Inflammation and mitochondrial dysfunction

There is still no specific treatment for AKI. Since septic AKI with significant functional impairment can occur despite preserved global and renal hemodynamics and histology other mechanisms are postulated to be of major importance in the development of AKI. As a “unifying theory” it has been conceptualized that sepsis-induced AKI may represent the early clinical and biochemical manifestation of an adaptive response of tubular cells to an injurious, inflammatory danger signal [36]. During sepsis, inflammatory mediators and damage or pathogen-associated molecular patterns (DAMPs/PAMPs) will not only activate the immune system but also mediate host cellular injury.
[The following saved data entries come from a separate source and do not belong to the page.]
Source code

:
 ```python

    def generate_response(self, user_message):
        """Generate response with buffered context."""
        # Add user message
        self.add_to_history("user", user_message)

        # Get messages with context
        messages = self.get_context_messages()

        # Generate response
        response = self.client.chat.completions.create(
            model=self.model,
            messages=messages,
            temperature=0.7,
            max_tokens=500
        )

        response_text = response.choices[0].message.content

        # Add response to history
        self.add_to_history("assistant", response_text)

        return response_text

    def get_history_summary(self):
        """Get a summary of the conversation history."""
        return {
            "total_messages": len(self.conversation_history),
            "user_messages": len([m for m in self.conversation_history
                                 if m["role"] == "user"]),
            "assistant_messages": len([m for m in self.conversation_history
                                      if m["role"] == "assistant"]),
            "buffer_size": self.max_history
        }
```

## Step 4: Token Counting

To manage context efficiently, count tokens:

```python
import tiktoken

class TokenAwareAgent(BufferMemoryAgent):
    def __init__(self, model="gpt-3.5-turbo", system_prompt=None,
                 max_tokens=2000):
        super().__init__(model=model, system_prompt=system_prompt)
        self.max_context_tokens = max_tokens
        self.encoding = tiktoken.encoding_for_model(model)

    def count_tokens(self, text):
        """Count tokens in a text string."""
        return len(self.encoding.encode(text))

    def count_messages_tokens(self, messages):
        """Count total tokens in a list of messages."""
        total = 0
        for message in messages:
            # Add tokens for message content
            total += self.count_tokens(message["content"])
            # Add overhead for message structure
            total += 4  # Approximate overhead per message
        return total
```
The interplay of inflammation and microvascular dysfunction and oxidative stress may amplify these signals with the consequence of mitochondrial dysfunction within tubular cells leading to a complete metabolic downregulation and reprioritization which favors individual cell survival processes, such as maintenance of membrane potential and cell cycle arrest, at the expense of kidney function [16, 36]. Thus, future targets for prevention and therapy of AKI may represent a better protection of the microvasculature and the endothelium, an improved balance in energy utilization and especially a modulation of inflammation.
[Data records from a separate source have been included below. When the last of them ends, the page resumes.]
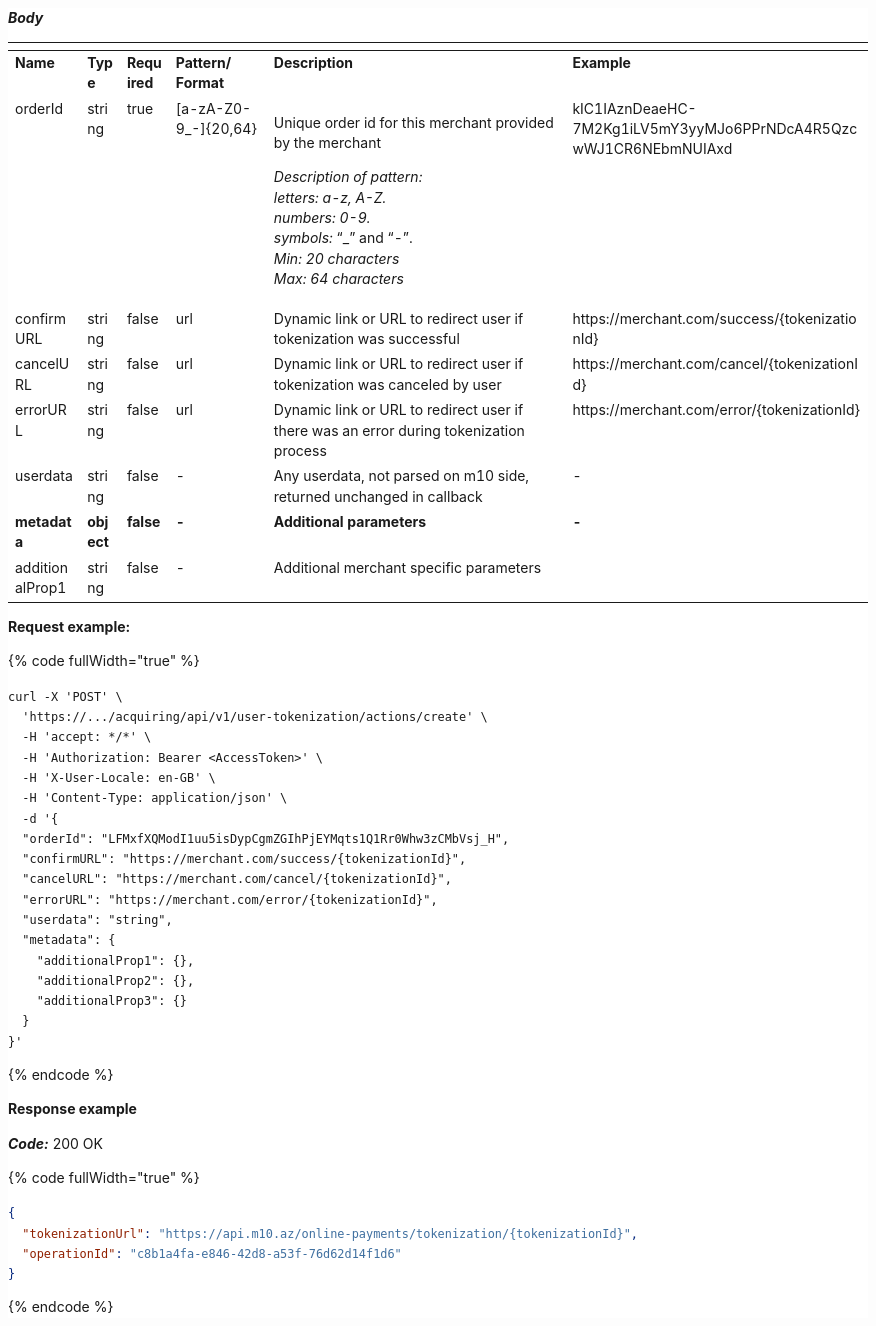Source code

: _**Body**_

<table data-header-hidden data-full-width="true"><thead><tr><th></th><th></th><th></th><th></th><th></th><th></th></tr></thead><tbody><tr><td><strong>Name</strong></td><td><strong>Type</strong></td><td><strong>Required</strong></td><td><strong>Pattern/</strong><br><strong>Format</strong></td><td><strong>Description</strong></td><td><strong>Example</strong></td></tr><tr><td>orderId</td><td>string</td><td>true</td><td>[a-zA-Z0-9_-]{20,64}</td><td><p>Unique order id for this merchant provided by the merchant</p><p><em>Description of pattern:</em><br><em>letters: a-z, A-Z.</em><br><em>numbers: 0-9.</em><br><em>symbols:</em> “_” and “-”.<br><em>Min: 20 characters</em><br><em>Max: 64 characters</em></p></td><td>kIC1IAznDeaeHC-7M2Kg1iLV5mY3yyMJo6PPrNDcA4R5QzcwWJ1CR6NEbmNUIAxd</td></tr><tr><td>confirmURL</td><td>string</td><td>false</td><td>url</td><td>Dynamic link or URL to redirect user if tokenization was successful</td><td>https://merchant.com/success/{tokenizationId}</td></tr><tr><td>cancelURL</td><td>string</td><td>false</td><td>url</td><td>Dynamic link or URL to redirect user if tokenization was canceled by user</td><td>https://merchant.com/cancel/{tokenizationId}</td></tr><tr><td>errorURL</td><td>string</td><td>false</td><td>url</td><td>Dynamic link or URL to redirect user if there was an error during tokenization process</td><td>https://merchant.com/error/{tokenizationId}</td></tr><tr><td>userdata</td><td>string</td><td>false</td><td>-</td><td>Any userdata, not parsed on m10 side, returned unchanged in callback</td><td>-</td></tr><tr><td><strong>metadata</strong></td><td><strong>object</strong></td><td><strong>false</strong></td><td><strong>-</strong></td><td><strong>Additional parameters</strong></td><td><strong>-</strong></td></tr><tr><td>additionalProp1</td><td>string</td><td>false</td><td>-</td><td>Additional merchant specific parameters</td><td></td></tr></tbody></table>

**Request example:**

{% code fullWidth="true" %}
```url
curl -X 'POST' \
  'https://.../acquiring/api/v1/user-tokenization/actions/create' \
  -H 'accept: */*' \
  -H 'Authorization: Bearer <AccessToken>' \
  -H 'X-User-Locale: en-GB' \
  -H 'Content-Type: application/json' \
  -d '{
  "orderId": "LFMxfXQModI1uu5isDypCgmZGIhPjEYMqts1Q1Rr0Whw3zCMbVsj_H",
  "confirmURL": "https://merchant.com/success/{tokenizationId}",
  "cancelURL": "https://merchant.com/cancel/{tokenizationId}",
  "errorURL": "https://merchant.com/error/{tokenizationId}",
  "userdata": "string",
  "metadata": {
    "additionalProp1": {},
    "additionalProp2": {},
    "additionalProp3": {}
  }
}'
```
{% endcode %}

**Response example**

_**Code:**_ 200 OK

{% code fullWidth="true" %}
```json
{
  "tokenizationUrl": "https://api.m10.az/online-payments/tokenization/{tokenizationId}",
  "operationId": "c8b1a4fa-e846-42d8-a53f-76d62d14f1d6"
}
```
{% endcode %}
Recently, alkaline phosphatase (AP), an endogenous enzyme that exerts detoxifying effects through dephosphorylation of various PAMPs, including bacterial endotoxin and proinflammatory mediators such as extracellular ATP, has been proposed as a specific therapy for AKI. The STOP-AKI trial, a randomized, double-blind, placebo-controlled dose-finding study determined the optimal dose but also effects on kidney function of a human recombinant AP in critically ill patients with septic AKI [37]. However, this study was not able to demonstrate a significant improvement in short-term kidney function (7 days) as the primary outcome, but a beneficial effect on kidney function after 28 days was discussed. In addition, AP beneficially affected “major adverse kidney events” (MAKE) at 60 and 90 days, mainly driven by a difference in survival. However, mortality was not a prespecified endpoint in this small study. Further research in a larger clinical trial is needed to determine effects of AP not only on kidney function but on the septic process and organ failure prevention in general. Perhaps lessons learned from AKI may be beneficial even for mortality in septic patients.

Conclusion

For preventing organ failure the following lessons can be learned from acute kidney injury:

  • Early diagnosis and recognition of high risk patients is crucial.

  • Prevention includes more general measures like removing toxins and optimizing hemodynamics.

  • Organ failure is often functional despite maintained organ perfusion and cellular integrity.

  • Vasopressor therapy and maintenance of mean arterial pressure is organ protective. Pressure goals remain to be better defined, but should be individualized.

  • Rapid fluid therapy is important but overhydration may worsen organ function.

  • Balanced crystalloids are best choice for fluid resuscitation.

  • Inflammatory processes and mitochondrial dysfunction are new targets for development of novel therapeutic strategies.